Organizations need to be agile in these times, so a “pragmatic, incremental path” may be the ideal way to go, as CDW Data Solution Architect Rex Washburn and CDW Editorial Lead Shirley Parodi describe it. What they’re talking about is minimum viable data governance.
“Think of it as ‘smart scaling’ for governance,” they write. “The goal isn’t to build massive frameworks but to incorporate essential governance elements efficiently. Designed with agility in mind, it adapts governance to the imperatives of modern businesses rather than becoming a bottleneck.”
Still, a robust, data-driven culture is foundational for a healthcare organization to make MVDG work. This is especially true as AI and machine learning grow in prominence for enterprise operations. These AI-powered solutions require strong data governance from the start.
What Is Minimum Viable Data Governance?
MVDG is a set of standards, policies and practices that ensure an organization’s data is accurate, secure and usable. There are five pillars to consider for a successful MVDG strategy:
- Data Stewardship empowers the people within the organization who take active responsibility in data governance and who understand the data’s operational context.
- Data Quality maintains data that is accurate, complete, consistent and delivered in a timely fashion from the start. Data also should be continuously monitored and subject to automated quality checks.
- Data Privacy relies on proactive privacy-by-design principles built into workflows to stay on top of compliance as regulations evolve.
- Data Security balances protection and usability so that data assets stay guarded against unauthorized access or breaches while remaining accessible to authorized users.
- Metadata Management enables data discovery and understanding by adding context (such as lineage and definitions) into accessible systems, providing transparency into the data that exists.
Ultimately, data literacy is another important aspect of moving toward a data-driven culture. Organizations should demystify data and make it accessible for their entire workforce, not just for data scientists or technical teams.
READ MORE: How does minimum viable data governance enable smarter healthcare?

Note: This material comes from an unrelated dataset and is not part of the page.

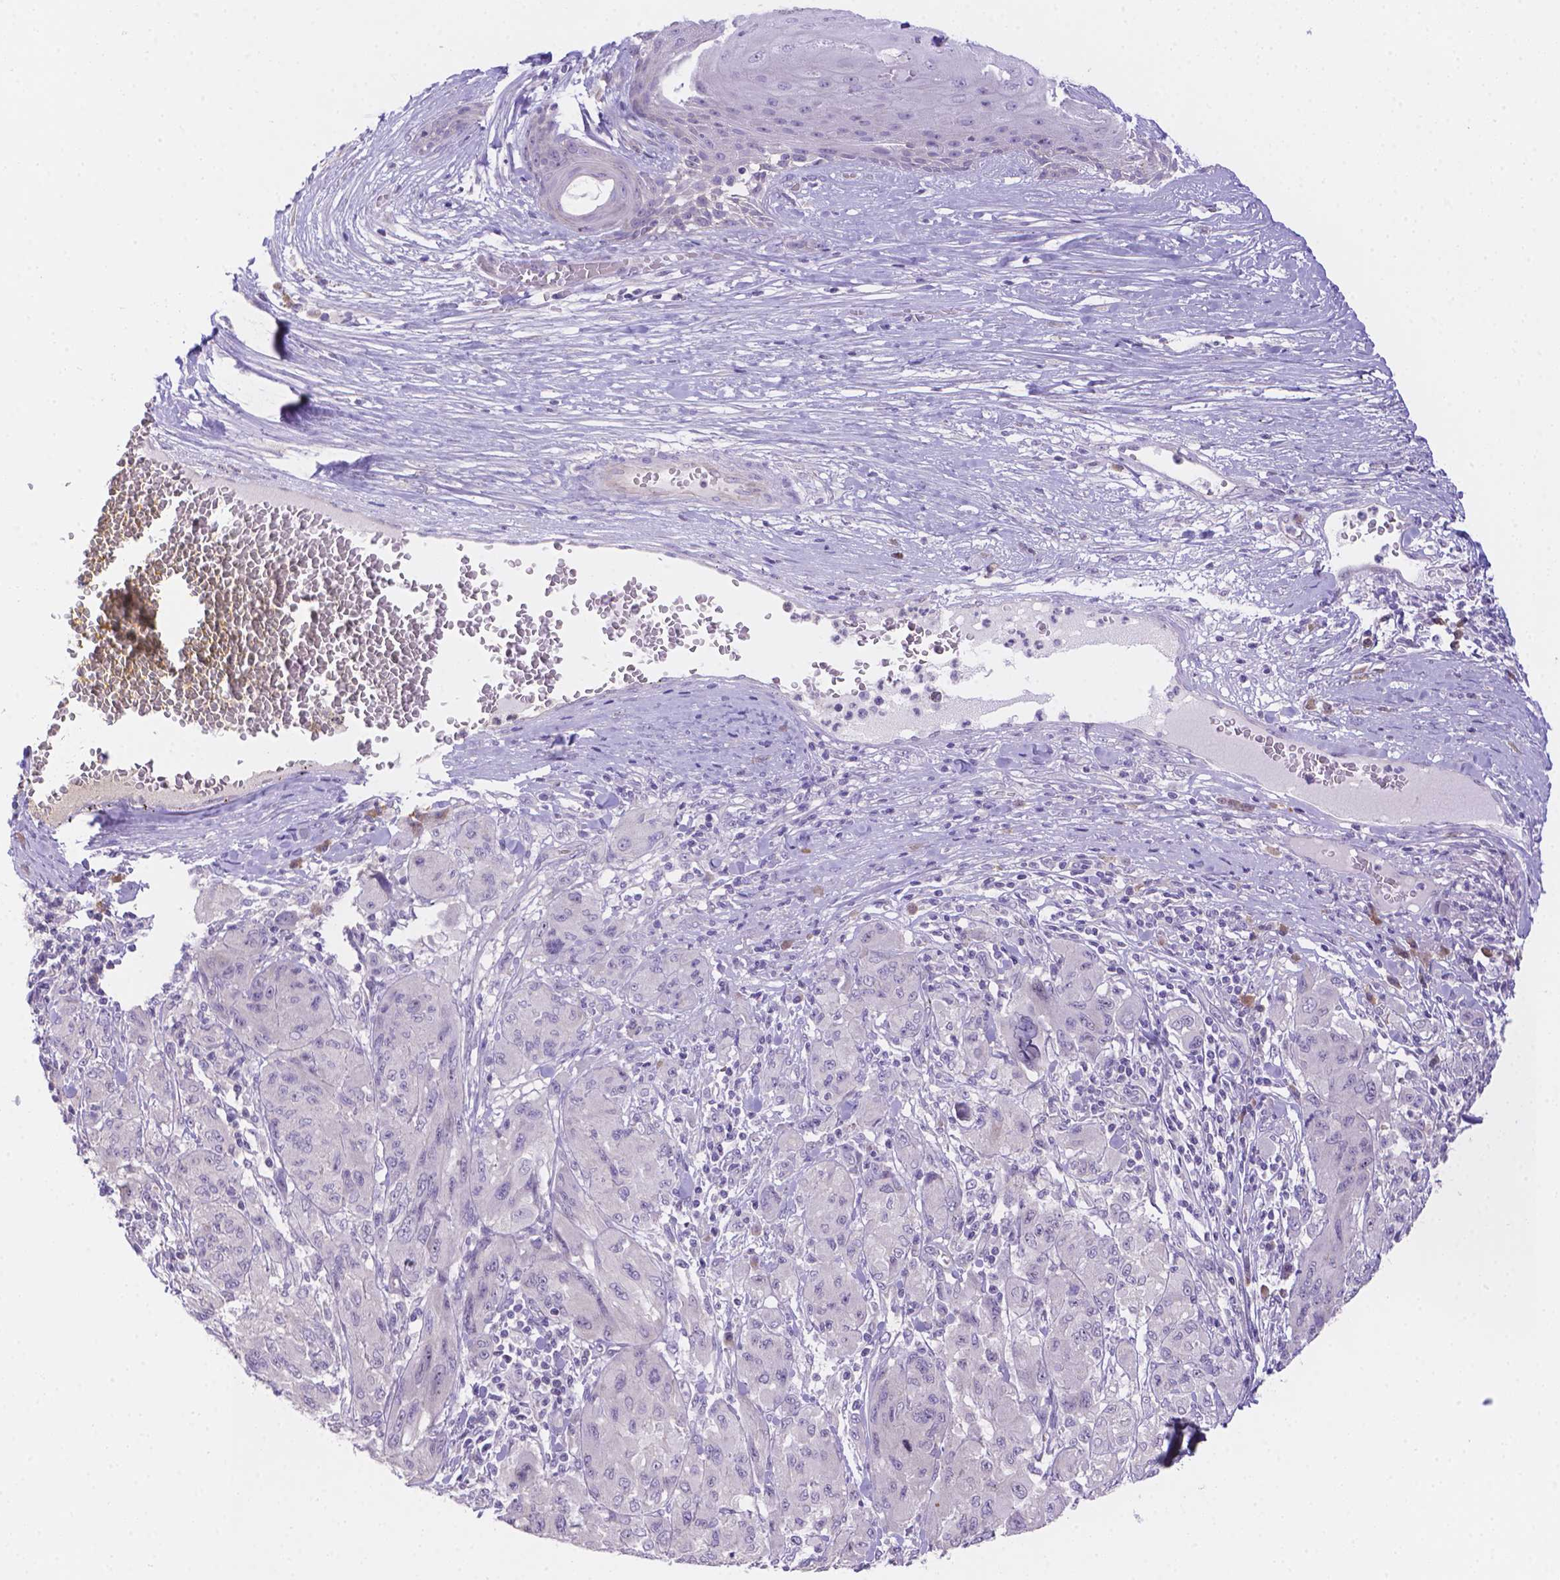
{"staining": {"intensity": "negative", "quantity": "none", "location": "none"}, "tissue": "melanoma", "cell_type": "Tumor cells", "image_type": "cancer", "snomed": [{"axis": "morphology", "description": "Malignant melanoma, NOS"}, {"axis": "topography", "description": "Skin"}], "caption": "Protein analysis of malignant melanoma displays no significant expression in tumor cells.", "gene": "CD96", "patient": {"sex": "female", "age": 91}}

The Common Benefits of Minimum Viable Data Governance
MVDG’s benefits address areas that all healthcare organizations have concerns with, from dissolving silos to extracting the full value from data.
Health systems collect, create, store and transmit massive amounts of data, but they still find it challenging to derive value from that data. As Washburn and Parodi write, “MVDG ensures that processes for governing, organizing and analyzing data are built directly into operational workflows. This improves time-to-value, allowing initiatives to move from concept to execution faster and with fewer missteps.”
When it comes to getting AI-powered projects off the ground, MVDG establishes processes for data quality, improving an organization’s readiness to adopt new technologies. And it unifies data into a consistent source of truth for improved collaboration, blunting the effects of data silos, which are common in healthcare.
The Bigger Picture of Data Governance for Healthcare
Healthcare organizations can’t shy away from innovation, especially when they have communities to care for and a workforce that is struggling with burnout and understaffing. The demands on the industry are only expected to grow.
With this in mind, it’s unwise for organizations to sit on important projects because they think their data governance is too cumbersome. MVDG can empower organizations to become more agile in their work, because inaction is not an option.